Decision matrix: Pento vs Andela
| Your situation | Recommended choice |
|---|---|
| You want one engineer full-time on a monthly contract | Both; Pento rates higher overall |
| You only need a specialist a few days a week | Neither advertises part-time experts; ask about reduced hours |
| You want to test an engineer before committing | Neither publishes a trial; negotiate a short first term |
| You need a rate before the first call | Pento |
| Your budget is at the lower end | Compare: Pento ($25,000+) vs Andela (Not published) |
| You may want to hire the engineer permanently later | Neither lists direct hire; agree conversion terms up front |
| You want several engineers working as one team | Andela |
Use case fit: Pento vs Andela
| Use case | Pento fit | Andela fit | Winner |
|---|---|---|---|
| Adding a forecasting specialist to a retail team | Strong | Strong | Both equally |
| Building an anomaly-detection model with nearshore help | Strong | Strong | Both equally |
| Adding a remote data engineer for a long roadmap | Strong | Strong | Both equally |
| Building a managed team with one ML engineer | Strong | Strong | Both equally |
Verdict: Pento vs Andela
Pento (4.0/5) is the stronger overall choice for most AI Staff Augmentation projects. Published mid-range rate with close U.S. Eastern overlap.
Andela (3.9/5) is worth a look if you need building a managed team with one ML engineer. If your situation matches that, Andela is a competitive option.
Related comparisons
Pento vs Andela FAQ
Is Pento better than Andela?
Pento (4.0/5) scores higher overall, but "better" depends on your use case. Pento's strongest advantage: rate band and minimum are public. Andela's strongest advantage: lower cost than U.S. hiring.
How do Pento and Andela differ in pricing?

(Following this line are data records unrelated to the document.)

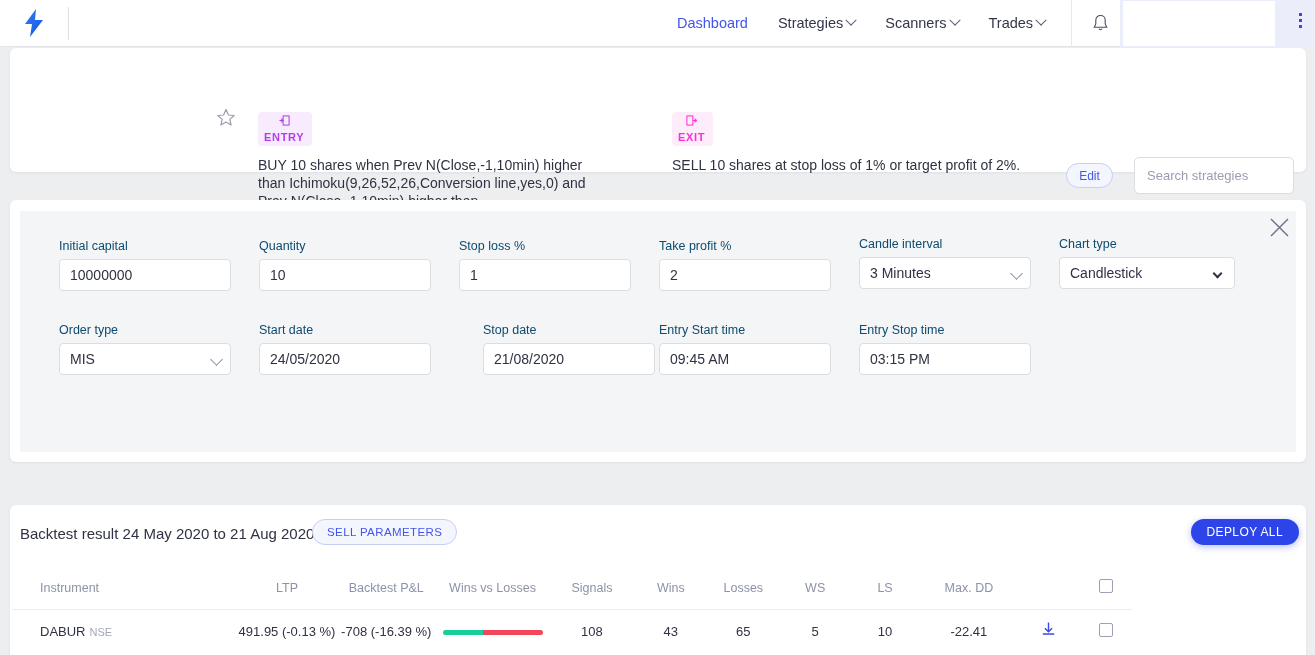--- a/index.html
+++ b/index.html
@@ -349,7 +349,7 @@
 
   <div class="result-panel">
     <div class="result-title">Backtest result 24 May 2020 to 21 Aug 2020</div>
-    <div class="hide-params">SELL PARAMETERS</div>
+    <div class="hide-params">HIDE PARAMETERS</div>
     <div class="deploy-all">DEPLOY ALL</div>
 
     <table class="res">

Pento uses $50–$99/hr (clutch band); augmentation or project delivery pricing with a minimum engagement of $25,000+. Andela uses monthly per engineer; marketplace and managed options; rates on request pricing. Neither firm publishes a full rate card; a discovery call is required for project-specific quotes.
Which is better for enterprise: Pento or Andela?
Andela is the larger team and typically the better enterprise-scale choice. For very large programmes, verify team size and compliance coverage directly with each provider before shortlisting.
What are the main differences between Pento and Andela?
Pento's primary differentiator is: published mid-range rate with close U.S. Eastern overlap. Andela's primary differentiator is: monthly marketplace or managed-team buying with assessments from its Woven acquisition. They also differ in team size (10–49 vs 300–500 staff; large engineer marketplace), minimum engagement ($25,000+ vs Not published), and primary industries served (Retail, Fintech vs Technology, Financial services).
Verify all details directly with each provider before making a decision.